::: Data rows

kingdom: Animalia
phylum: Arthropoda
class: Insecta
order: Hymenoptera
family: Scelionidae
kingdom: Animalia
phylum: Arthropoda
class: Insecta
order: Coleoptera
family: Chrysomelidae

::::::
::: Data rows

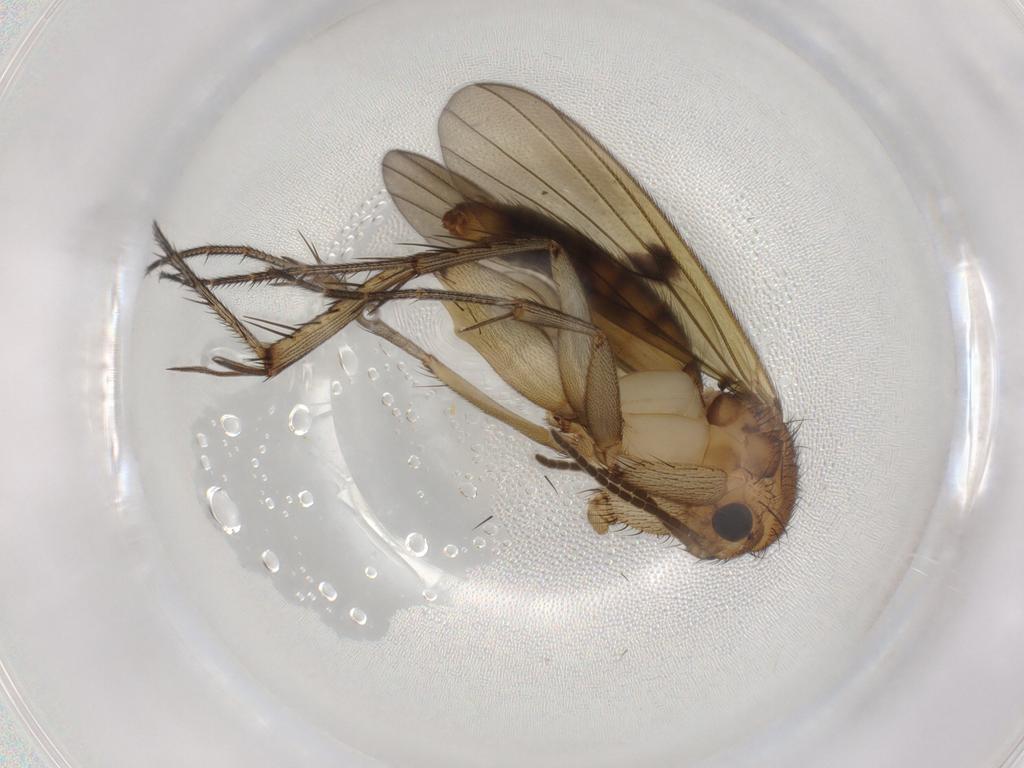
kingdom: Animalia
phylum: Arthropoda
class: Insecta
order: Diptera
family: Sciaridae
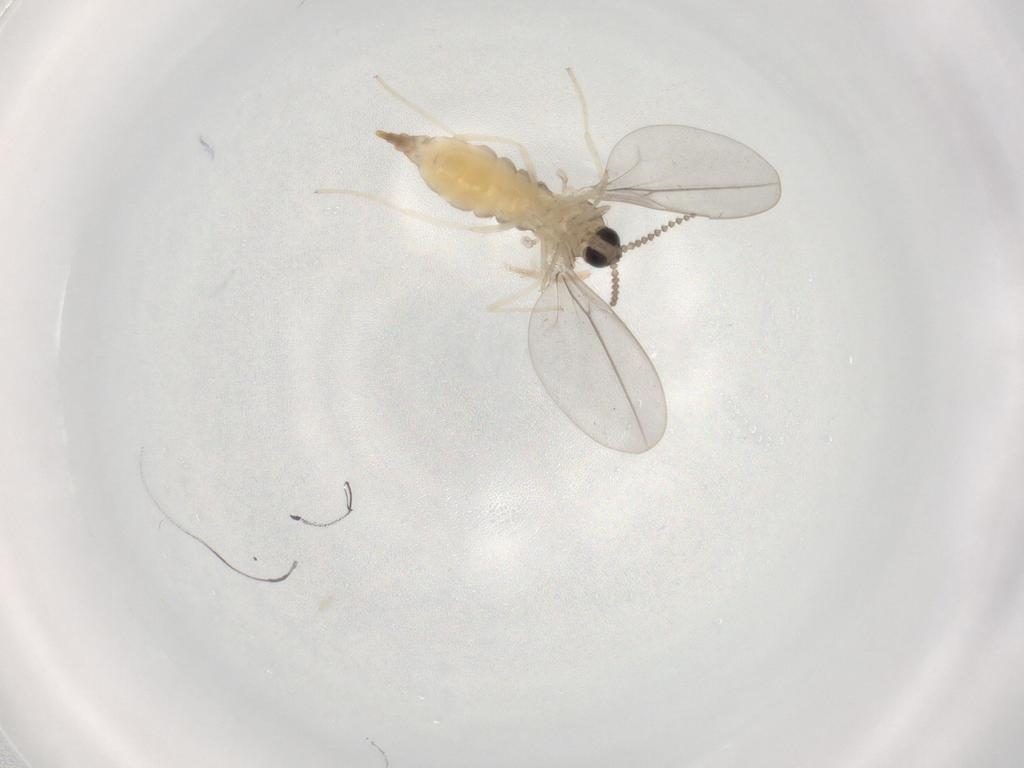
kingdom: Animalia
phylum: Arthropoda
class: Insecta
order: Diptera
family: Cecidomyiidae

::::::
::: Data rows

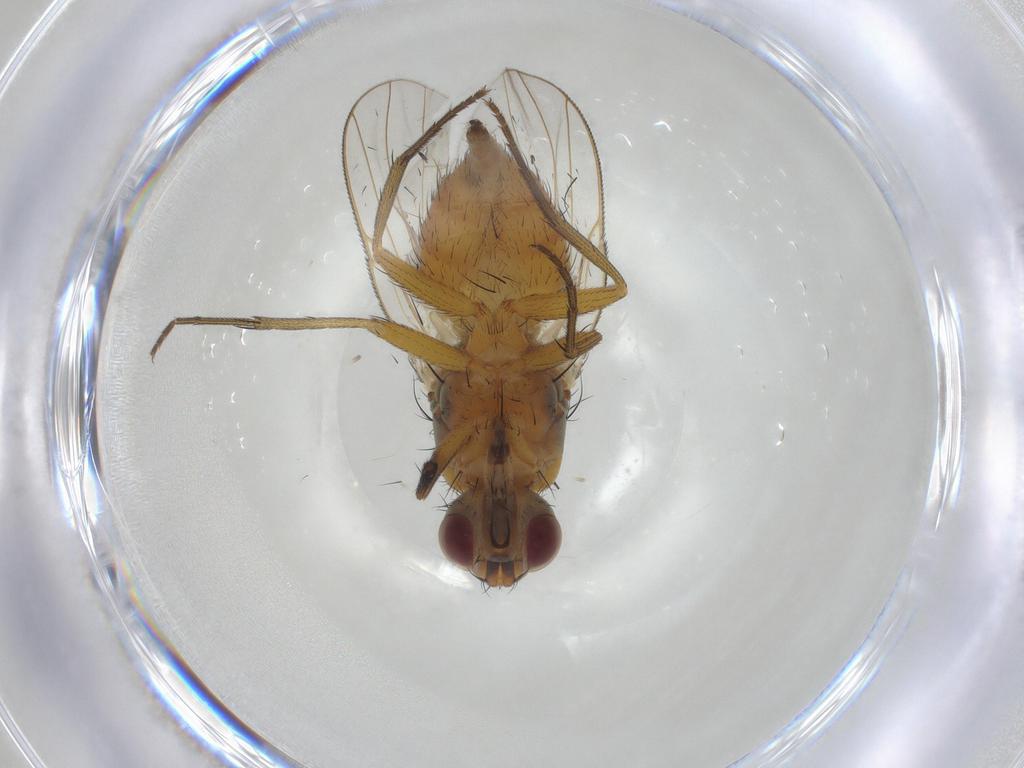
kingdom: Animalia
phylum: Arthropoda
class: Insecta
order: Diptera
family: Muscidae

::::::

Pull out every line in the items above that contains the word "family".

- Completed task -
family: Scelionidae
family: Chrysomelidae
family: Sciaridae
family: Cecidomyiidae
family: Muscidae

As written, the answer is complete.